A.まずは不安定な時代のあらゆる危機やピンチに備えるためです。それは経済的・政治的危機、天災、それに個人的な問題すべてに言えます。

  • P.25 いま、時代にとって必要なのは、あたらしい生き方の創造でしょう。デザイン、スタイルの時代を経て、生き方そのものに創造性を見いださなきゃ行けないほど、時代は窮屈になってしまいました。あたらしい生き方を提案できるもの、クリエイションできるものが、真の21世紀のクリエイターだと思います。


  • P.35 ぼくも含めて、自分の事を意外とわかってないと思ったからです。世の中がぐちゃぐちゃになってるときに、自分の事を見失ってたらもっと大変じゃないですか。だから、情報やモノに向き合うのではなく、自分と真摯に向かい合うことがいま一番重要だと思います。

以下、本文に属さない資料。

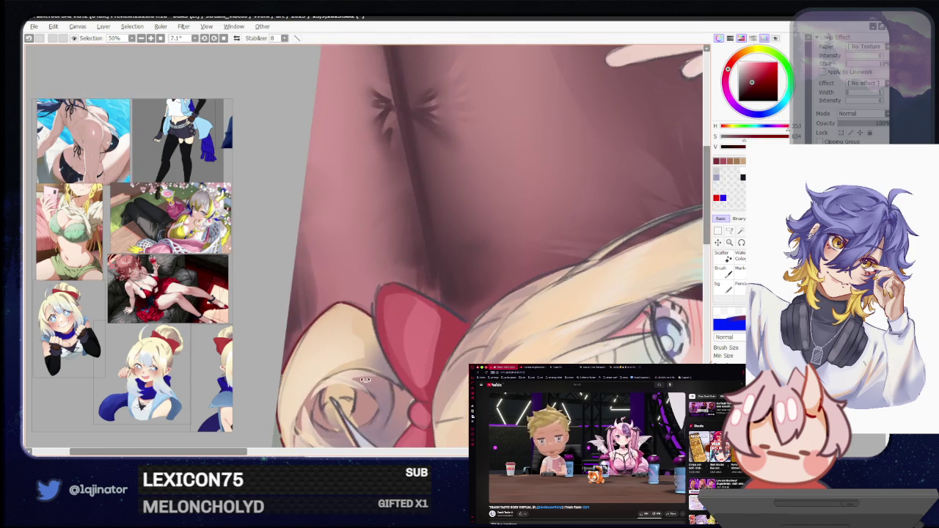
{"action": "mouse_move", "coordinate": [377, 293]}
{"action": "left_mouse_down"}
{"action": "mouse_move", "coordinate": [373, 323]}
{"action": "mouse_move", "coordinate": [444, 297]}
{"action": "mouse_move", "coordinate": [419, 315]}
{"action": "left_mouse_up"}
{"action": "left_click_drag", "start_coordinate": [377, 338], "coordinate": [383, 321]}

  • P.50 だからもう「悪いこと」や「隠しごと」は、ドンドンできなくなるのです。それが、世界を本当の意味で変えていく事になるでしょう。もし、隣の人の事が100%わかるとしたら、どうしますか?中略。何かをきっかけに、相手の事が分かるような技術が出てきて、テレビで霊能者の人が相手を見て色々言うのと同じように、科学技術的に、相手の事がわかるようになっていくのです。
    • まったくagree。人類が大切にしてきた何かしらを失う可能性はあるけど、人生を取り繕う事の非効率さは是正され、今は見えない「するべきこと」に注力できるようになるんじゃなかろうか。


  • P.59 確実に言える事は、お金や欲望はアイデアの天敵ということです。中略、お金を稼ぎたいという欲望も、清貧が美徳というのも、実は両方同じ罠なのです。お金や欲望という罠が、素晴らしいアイデアが生まれるのを、一番邪魔しているのは間違いありません。
    • マネタイズありきで始めるブレストの無意味さを痛感しながら板挟みなわけですが、たぶんそういう類いの話ですよね。

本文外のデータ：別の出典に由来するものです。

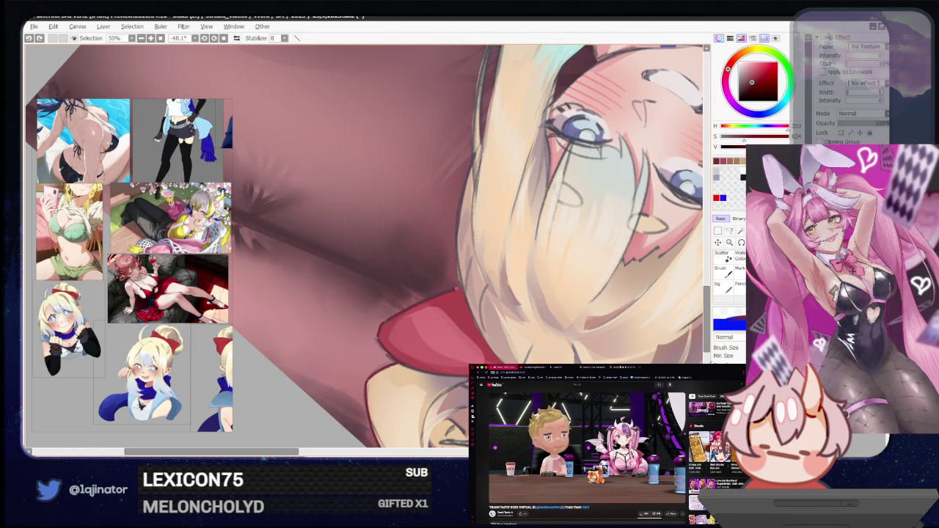
Draw dark lines along the hair's upper edge, undoing and redrawing unsatisfactory strokes
{"action": "left_click_drag", "start_coordinate": [441, 242], "coordinate": [484, 191]}
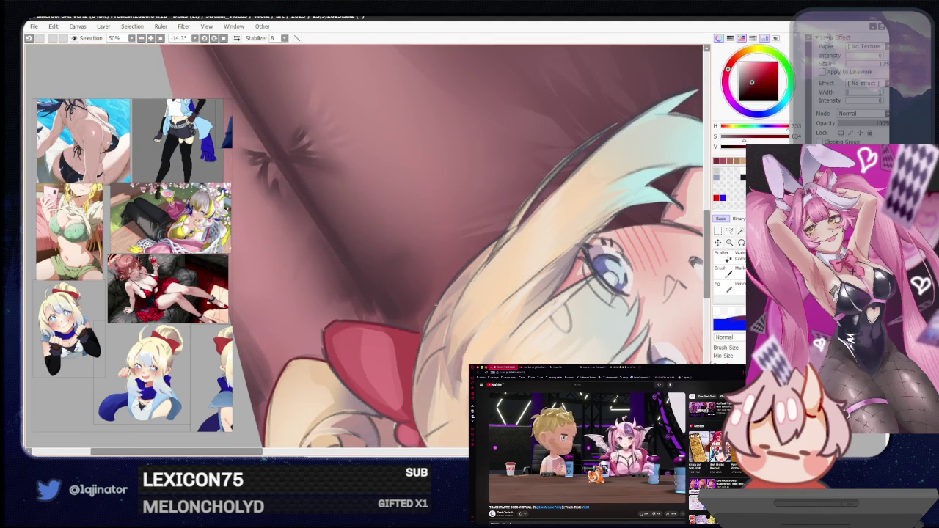
{"action": "left_click_drag", "start_coordinate": [424, 330], "coordinate": [500, 236]}
{"action": "key", "text": "ctrl+z"}
{"action": "left_click_drag", "start_coordinate": [420, 333], "coordinate": [488, 243]}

  • P.85 「世界がもっと楽しく創造的になったら、どんなに素晴らしいか」中略、そのためのきっかけやツール、場所、をあらゆる形で多くの人に届けたいとずっと思っている。


  • P.93 日本人の抱えている問題点とは?

「まじめに」と「楽しく」が反対語である事が日本人の問題の一つではないか、とずっと思っています。その二つの要素は共存可能なのに。
あとは、無意味な完璧主義。ちょっとでもダメなら、その人もモノもすべてダメ。完璧な人間はいないので、結局全員ダメ。完璧でないと、すぐにイライラするので、雰囲気が悪くなる。完璧なものはないから、すべて雰囲気が悪くなる。自分も完璧じゃないから「足りてない」と感じ、被害妄想になる。だから家から出られなくなる。
もうちょっと、外でリラックスして楽しくやったほうが、うまくいくと思います。皆、島人なんだから。

  • P.121 これからは、誰もが写真を撮って、誰もが小説を書いて、誰もが映画を作る時代になると思います。世の中全員がクリエイターになっていくのだとしたら、僕ら先端にいるプロの仕事は、あたらしい時代の雛形を作る事だと思うのです。こうやって不安定な時代には拠点を持たずに生活することを提示するのも、そうなのかもしれません。もし、ぼくに子供がいたら、どこかに学校を作っているかもしれませんし、その時々の自分の人生に逆らわないようにしています。


  • P.185 僕もそうですが、これから「趣味」は、なくなる時代になると思います。皆、好きな事をもっとするようになるから、それは趣味と言えなくなるでしょう。同じように「余暇」もなくなるでしょう。きっと「主暇」が増えると思います。


  • P.204 他社との関係で自分を作ってはならない。自分の可能性を、どんなに大変でも追求しなければいけない。なぜなら、すべての必要なことは、必ず自分の中にあるからだ。